• [Requirement]:
Every line below that includes "SQUARE" counts toward the total. Report that total alone.

• [Record extracts]:
------------------------------------
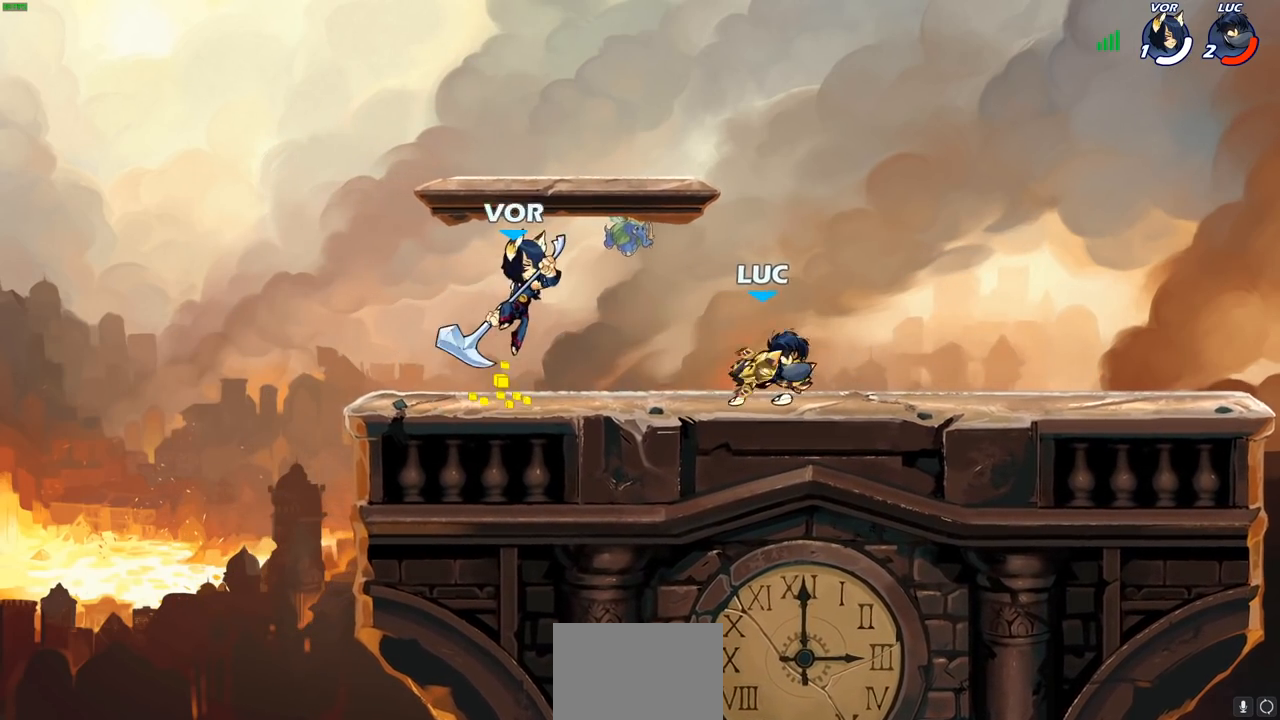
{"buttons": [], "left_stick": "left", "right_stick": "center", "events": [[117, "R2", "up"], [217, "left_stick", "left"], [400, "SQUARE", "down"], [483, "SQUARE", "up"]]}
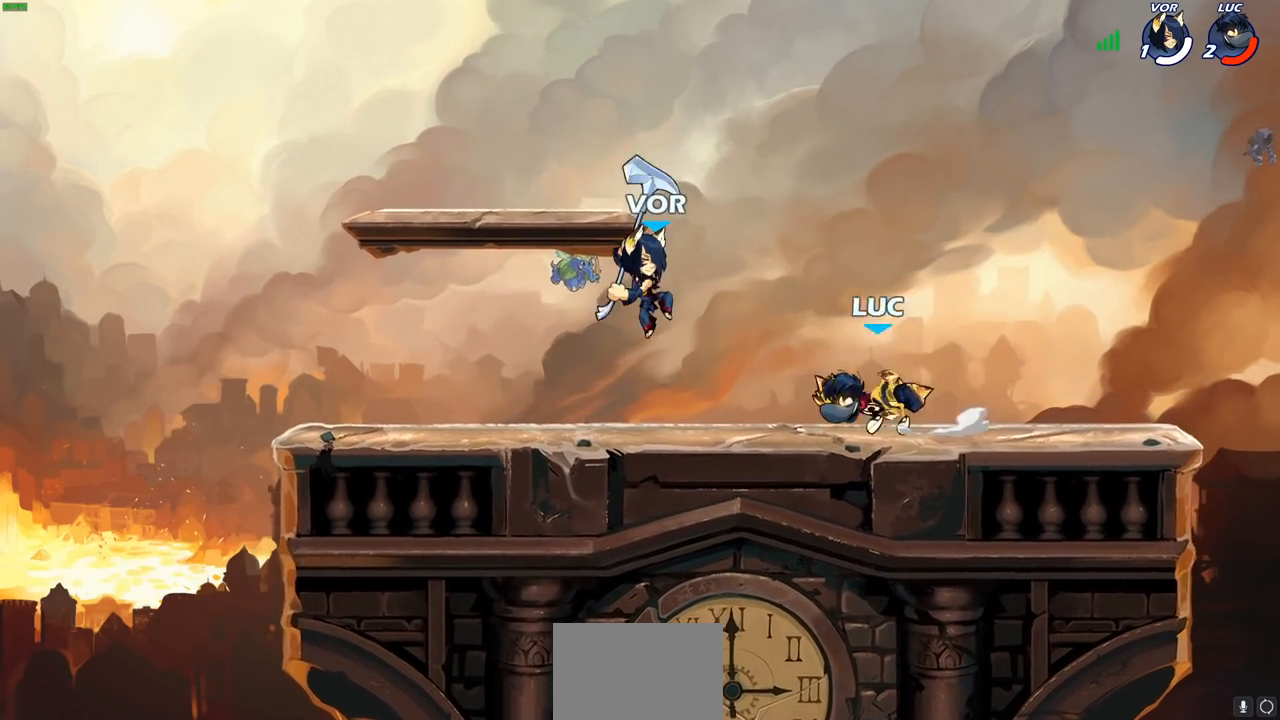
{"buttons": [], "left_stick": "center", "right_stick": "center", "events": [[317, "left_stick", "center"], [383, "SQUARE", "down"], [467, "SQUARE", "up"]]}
------------------------------------
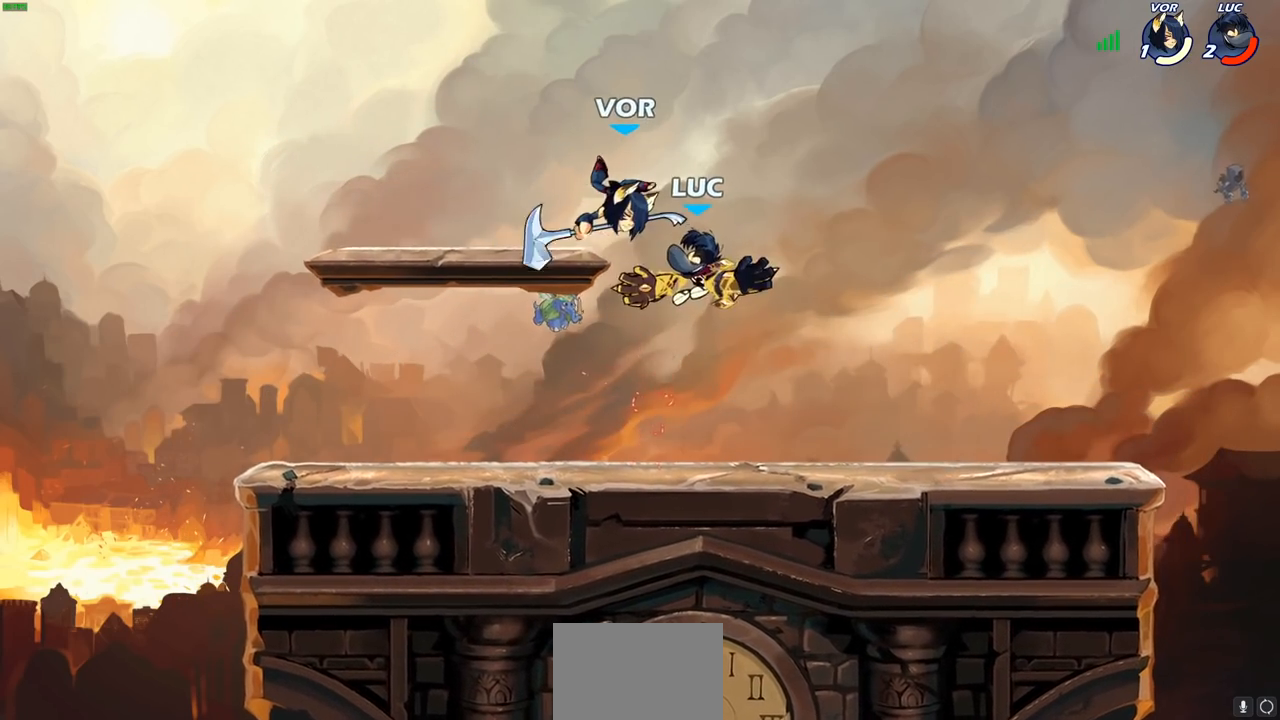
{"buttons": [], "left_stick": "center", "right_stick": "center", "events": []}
------------------------------------
• [Exercise output]:
2